**Exercise goal**:
When you reach the line in the data below that contains "#cabca1; stroke-width: 15;", please start repeating lines exactly, and stop after the line that contains "middle; dominant-baseline: central;", repeating nothing else.

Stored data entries
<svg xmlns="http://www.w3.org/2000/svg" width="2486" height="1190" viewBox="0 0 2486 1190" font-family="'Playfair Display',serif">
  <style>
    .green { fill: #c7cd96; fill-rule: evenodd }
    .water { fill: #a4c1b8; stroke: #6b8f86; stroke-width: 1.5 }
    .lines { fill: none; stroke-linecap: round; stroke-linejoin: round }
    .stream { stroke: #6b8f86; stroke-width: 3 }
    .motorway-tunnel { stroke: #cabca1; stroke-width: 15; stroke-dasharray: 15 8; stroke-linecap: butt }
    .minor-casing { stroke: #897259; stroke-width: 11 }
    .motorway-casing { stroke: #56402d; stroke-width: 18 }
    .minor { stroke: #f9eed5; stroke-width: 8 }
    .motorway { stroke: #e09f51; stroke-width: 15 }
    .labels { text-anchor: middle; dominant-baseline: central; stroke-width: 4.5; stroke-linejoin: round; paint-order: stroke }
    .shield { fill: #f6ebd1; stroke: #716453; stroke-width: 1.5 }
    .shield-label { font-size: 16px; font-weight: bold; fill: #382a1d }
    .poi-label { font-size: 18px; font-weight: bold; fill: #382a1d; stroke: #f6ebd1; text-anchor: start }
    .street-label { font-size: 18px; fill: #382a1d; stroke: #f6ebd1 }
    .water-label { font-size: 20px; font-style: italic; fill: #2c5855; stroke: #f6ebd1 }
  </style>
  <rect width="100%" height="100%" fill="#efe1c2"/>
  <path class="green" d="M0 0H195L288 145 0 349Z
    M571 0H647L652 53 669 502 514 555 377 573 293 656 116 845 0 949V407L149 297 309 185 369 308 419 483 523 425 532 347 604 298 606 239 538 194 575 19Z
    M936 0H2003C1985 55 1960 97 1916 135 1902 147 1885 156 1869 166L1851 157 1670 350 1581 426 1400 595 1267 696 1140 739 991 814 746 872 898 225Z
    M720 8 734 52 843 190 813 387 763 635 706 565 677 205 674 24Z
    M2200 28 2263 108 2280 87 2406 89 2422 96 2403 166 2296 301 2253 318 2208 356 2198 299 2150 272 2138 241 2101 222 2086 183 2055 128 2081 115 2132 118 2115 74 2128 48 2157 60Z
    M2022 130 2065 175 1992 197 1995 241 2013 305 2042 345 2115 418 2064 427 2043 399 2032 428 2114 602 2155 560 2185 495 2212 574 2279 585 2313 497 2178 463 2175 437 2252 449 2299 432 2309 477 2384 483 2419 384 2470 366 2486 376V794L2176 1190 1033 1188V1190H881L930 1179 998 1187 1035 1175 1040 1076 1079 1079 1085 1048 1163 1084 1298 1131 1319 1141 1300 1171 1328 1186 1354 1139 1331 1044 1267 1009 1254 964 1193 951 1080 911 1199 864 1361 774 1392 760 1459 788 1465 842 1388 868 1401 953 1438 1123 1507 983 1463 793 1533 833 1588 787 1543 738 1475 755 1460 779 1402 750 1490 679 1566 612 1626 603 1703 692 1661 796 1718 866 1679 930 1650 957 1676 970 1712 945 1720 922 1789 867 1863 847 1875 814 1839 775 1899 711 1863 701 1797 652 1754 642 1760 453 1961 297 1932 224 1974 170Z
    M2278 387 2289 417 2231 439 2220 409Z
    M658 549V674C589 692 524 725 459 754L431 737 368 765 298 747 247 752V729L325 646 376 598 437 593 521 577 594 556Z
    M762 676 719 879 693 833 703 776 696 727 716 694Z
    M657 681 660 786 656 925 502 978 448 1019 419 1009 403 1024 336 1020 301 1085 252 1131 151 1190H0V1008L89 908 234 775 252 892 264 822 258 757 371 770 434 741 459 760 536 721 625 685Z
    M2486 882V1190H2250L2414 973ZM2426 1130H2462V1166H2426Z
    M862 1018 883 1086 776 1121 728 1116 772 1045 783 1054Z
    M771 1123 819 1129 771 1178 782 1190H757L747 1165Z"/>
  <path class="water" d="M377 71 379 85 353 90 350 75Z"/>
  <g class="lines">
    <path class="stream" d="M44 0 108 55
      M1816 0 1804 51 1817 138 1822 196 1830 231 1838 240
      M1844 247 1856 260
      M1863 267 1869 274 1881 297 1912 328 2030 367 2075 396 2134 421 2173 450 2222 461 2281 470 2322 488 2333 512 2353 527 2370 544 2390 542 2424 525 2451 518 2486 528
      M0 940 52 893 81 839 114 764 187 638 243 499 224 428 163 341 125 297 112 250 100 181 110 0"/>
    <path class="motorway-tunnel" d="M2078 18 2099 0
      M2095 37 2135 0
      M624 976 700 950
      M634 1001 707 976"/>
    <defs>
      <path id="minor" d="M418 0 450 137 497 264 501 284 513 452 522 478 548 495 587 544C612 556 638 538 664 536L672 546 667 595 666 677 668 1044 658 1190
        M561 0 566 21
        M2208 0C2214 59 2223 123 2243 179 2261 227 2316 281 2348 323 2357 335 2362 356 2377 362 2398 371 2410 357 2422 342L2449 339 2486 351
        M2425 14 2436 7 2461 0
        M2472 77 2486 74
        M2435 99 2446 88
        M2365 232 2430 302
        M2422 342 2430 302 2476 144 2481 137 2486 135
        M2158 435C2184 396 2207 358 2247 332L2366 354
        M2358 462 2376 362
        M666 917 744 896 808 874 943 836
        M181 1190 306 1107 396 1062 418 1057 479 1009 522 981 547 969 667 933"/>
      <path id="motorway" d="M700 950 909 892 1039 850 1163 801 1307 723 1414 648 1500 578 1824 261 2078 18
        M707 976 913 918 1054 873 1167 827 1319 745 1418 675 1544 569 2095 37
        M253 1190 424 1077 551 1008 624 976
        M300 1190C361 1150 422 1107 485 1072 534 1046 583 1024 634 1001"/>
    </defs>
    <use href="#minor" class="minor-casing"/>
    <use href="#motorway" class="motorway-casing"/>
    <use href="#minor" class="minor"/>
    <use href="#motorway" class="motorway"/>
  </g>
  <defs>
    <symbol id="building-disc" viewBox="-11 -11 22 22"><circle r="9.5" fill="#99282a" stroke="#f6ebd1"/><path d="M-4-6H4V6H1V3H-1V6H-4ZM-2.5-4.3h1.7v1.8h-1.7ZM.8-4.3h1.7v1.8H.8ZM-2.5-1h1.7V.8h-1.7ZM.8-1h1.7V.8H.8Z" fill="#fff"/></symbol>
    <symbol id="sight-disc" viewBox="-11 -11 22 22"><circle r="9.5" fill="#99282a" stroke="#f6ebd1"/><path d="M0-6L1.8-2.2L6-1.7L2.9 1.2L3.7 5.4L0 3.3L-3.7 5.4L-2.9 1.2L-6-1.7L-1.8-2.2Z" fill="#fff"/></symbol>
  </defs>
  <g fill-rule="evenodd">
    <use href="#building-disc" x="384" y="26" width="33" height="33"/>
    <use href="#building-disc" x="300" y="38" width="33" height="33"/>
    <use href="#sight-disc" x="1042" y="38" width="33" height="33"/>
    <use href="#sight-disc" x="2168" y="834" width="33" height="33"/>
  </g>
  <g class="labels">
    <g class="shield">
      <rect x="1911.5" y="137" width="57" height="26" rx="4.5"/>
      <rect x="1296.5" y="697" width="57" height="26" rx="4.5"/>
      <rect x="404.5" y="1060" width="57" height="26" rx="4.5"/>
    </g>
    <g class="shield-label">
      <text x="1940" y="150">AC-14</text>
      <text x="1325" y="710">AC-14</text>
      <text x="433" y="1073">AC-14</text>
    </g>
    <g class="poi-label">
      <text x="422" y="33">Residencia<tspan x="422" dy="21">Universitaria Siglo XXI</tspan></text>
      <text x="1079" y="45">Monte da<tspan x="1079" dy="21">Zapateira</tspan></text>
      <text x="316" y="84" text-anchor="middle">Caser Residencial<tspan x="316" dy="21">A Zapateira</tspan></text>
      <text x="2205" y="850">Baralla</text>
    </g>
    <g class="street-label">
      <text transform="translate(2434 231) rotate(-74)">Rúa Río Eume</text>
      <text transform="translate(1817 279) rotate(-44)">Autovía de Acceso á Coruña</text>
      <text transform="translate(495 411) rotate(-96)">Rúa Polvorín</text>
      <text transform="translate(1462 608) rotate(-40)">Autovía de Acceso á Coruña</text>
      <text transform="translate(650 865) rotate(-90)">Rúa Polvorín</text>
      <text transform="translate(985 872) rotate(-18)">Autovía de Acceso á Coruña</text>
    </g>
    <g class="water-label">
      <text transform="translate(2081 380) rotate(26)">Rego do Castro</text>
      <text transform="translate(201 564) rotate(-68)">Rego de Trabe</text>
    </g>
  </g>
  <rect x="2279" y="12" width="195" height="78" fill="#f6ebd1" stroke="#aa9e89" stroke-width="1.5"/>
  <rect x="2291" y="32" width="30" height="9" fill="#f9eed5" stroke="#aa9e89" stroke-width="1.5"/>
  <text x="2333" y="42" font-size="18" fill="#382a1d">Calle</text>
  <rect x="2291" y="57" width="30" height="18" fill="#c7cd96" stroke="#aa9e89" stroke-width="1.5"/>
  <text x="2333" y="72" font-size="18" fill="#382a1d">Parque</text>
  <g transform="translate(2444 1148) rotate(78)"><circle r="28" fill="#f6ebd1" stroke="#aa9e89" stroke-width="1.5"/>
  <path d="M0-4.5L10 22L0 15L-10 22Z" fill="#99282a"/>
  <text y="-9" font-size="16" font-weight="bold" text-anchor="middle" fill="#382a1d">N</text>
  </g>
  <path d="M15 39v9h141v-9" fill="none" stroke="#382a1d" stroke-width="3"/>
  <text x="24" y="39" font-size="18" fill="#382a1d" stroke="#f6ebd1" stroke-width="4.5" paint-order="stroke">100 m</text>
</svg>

**Response for this exercise**:
    .motorway-tunnel { stroke: #cabca1; stroke-width: 15; stroke-dasharray: 15 8; stroke-linecap: butt }
    .minor-casing { stroke: #897259; stroke-width: 11 }
    .motorway-casing { stroke: #56402d; stroke-width: 18 }
    .minor { stroke: #f9eed5; stroke-width: 8 }
    .motorway { stroke: #e09f51; stroke-width: 15 }
    .labels { text-anchor: middle; dominant-baseline: central; stroke-width: 4.5; stroke-linejoin: round; paint-order: stroke }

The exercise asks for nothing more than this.